Task goal:
Reproduce the text of the listing below, replacing "Model Description" with "Vehicle Description" throughout and leaving everything else unchanged. Omit the pictures from your answer.

--------

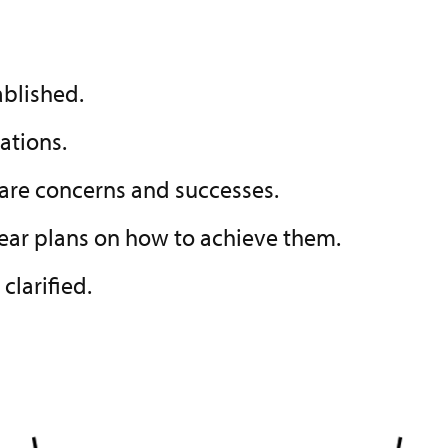
ablished.
ations.
hare concerns and successes.
clear plans on how to achieve them.
be clarified.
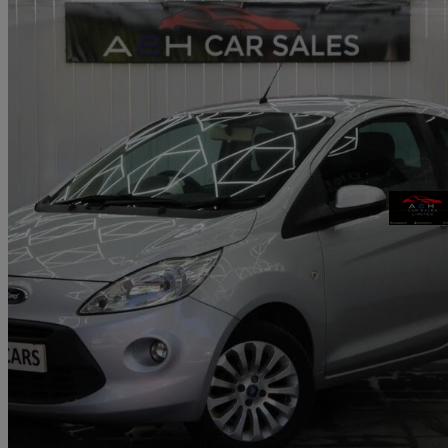
2012 Ford Ka
1.2 Zetec 3dr [start Stop]
64,500 miles
£2,595
Fair De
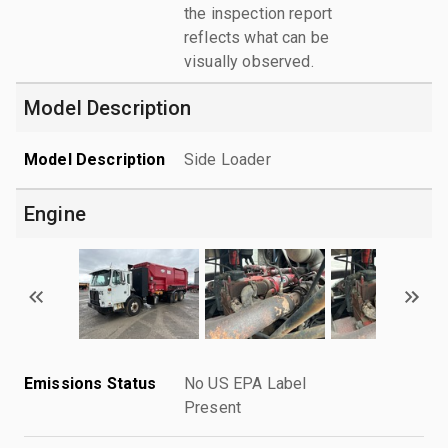
the inspection report
reflects what can be
visually observed.
Model Description
Model Description
Side Loader
Engine
Emissions Status
No US EPA Label
Present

--------

Answer section:
ablished.
ations.
hare concerns and successes.
clear plans on how to achieve them.
be clarified.
2012 Ford Ka
1.2 Zetec 3dr [start Stop]
64,500 miles
£2,595
Fair De
the inspection report
reflects what can be
visually observed.
Vehicle Description
Vehicle Description
Side Loader
Engine
Emissions Status
No US EPA Label
Present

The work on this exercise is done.